**What to work on**
Below are records; count the lines that hold the string "highlights" and give only the count.

**Data for this task**
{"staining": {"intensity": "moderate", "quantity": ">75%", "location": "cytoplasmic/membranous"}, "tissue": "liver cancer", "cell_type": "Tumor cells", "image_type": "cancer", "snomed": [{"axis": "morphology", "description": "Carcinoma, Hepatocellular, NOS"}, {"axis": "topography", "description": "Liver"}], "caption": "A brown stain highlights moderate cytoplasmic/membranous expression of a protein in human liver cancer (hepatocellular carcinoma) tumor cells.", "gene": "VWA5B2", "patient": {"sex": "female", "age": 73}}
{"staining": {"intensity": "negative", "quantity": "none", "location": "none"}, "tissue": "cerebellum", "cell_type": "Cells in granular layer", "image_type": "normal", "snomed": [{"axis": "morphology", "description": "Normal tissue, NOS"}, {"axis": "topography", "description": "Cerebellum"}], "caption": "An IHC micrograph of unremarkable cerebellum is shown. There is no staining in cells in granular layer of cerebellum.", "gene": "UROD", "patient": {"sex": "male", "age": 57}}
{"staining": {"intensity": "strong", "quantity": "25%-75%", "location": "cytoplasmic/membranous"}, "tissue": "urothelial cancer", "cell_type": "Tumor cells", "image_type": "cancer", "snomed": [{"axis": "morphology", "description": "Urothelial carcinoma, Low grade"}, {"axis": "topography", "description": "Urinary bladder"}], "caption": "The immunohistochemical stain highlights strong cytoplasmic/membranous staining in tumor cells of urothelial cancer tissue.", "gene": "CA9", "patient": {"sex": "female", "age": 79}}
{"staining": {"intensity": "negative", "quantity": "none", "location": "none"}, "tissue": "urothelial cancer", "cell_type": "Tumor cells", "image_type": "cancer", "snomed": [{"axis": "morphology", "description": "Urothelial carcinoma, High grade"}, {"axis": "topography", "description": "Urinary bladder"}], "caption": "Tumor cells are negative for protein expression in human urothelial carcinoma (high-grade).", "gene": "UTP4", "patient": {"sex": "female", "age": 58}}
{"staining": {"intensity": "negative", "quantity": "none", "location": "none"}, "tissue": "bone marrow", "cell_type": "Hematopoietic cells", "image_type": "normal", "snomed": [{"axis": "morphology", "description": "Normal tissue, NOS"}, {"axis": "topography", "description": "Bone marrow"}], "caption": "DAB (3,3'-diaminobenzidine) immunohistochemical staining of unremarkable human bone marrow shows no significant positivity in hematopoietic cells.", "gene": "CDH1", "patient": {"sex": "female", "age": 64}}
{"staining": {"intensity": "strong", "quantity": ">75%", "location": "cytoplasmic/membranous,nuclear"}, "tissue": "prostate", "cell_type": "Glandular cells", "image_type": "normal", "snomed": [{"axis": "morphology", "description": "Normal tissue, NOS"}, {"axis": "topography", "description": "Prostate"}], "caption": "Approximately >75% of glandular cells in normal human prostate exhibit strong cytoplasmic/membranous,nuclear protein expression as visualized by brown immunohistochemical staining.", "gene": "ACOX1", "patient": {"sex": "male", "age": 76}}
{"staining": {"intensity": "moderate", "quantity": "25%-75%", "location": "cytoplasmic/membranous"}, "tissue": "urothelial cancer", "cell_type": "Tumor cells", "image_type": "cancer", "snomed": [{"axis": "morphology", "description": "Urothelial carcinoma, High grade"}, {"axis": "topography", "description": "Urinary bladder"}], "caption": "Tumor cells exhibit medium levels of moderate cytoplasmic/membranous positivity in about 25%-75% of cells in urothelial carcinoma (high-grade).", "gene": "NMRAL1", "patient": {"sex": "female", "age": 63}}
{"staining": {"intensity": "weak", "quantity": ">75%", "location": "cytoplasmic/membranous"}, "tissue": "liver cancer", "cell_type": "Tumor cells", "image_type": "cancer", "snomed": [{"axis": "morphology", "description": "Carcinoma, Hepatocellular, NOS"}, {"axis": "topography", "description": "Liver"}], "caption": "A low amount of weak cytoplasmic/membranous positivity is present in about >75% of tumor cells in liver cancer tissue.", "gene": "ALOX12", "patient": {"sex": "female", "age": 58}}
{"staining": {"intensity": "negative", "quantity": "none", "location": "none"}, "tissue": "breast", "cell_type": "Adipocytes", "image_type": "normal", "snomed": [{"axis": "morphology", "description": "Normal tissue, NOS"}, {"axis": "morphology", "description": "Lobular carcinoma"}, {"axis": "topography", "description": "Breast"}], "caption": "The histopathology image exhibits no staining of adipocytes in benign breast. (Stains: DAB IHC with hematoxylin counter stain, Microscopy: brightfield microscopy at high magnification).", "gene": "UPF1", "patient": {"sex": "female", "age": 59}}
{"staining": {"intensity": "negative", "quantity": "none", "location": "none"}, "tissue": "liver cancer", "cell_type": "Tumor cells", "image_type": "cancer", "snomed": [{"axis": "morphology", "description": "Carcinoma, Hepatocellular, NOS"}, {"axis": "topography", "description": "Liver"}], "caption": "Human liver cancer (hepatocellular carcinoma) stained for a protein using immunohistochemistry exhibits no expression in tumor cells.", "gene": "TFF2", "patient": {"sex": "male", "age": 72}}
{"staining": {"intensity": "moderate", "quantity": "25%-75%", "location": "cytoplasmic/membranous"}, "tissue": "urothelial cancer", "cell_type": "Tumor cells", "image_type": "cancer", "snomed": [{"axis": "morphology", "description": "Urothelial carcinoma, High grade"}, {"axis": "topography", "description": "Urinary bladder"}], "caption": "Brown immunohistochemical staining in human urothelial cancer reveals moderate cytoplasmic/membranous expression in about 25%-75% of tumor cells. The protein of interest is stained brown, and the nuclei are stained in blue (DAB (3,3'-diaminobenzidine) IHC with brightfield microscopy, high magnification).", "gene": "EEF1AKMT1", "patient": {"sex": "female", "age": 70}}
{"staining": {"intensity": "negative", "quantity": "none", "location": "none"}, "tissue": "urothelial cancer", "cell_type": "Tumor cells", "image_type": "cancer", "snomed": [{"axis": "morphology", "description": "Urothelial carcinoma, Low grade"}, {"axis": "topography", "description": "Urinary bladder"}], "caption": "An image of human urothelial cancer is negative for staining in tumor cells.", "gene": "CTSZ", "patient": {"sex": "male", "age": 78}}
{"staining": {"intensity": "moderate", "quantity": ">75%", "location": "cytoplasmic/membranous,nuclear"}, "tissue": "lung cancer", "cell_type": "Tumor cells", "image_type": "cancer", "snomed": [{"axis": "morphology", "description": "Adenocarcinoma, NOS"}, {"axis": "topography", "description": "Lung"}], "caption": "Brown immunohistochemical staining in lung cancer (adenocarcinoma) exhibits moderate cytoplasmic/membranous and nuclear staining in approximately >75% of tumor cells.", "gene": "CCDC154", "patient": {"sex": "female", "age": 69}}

**Task result**
2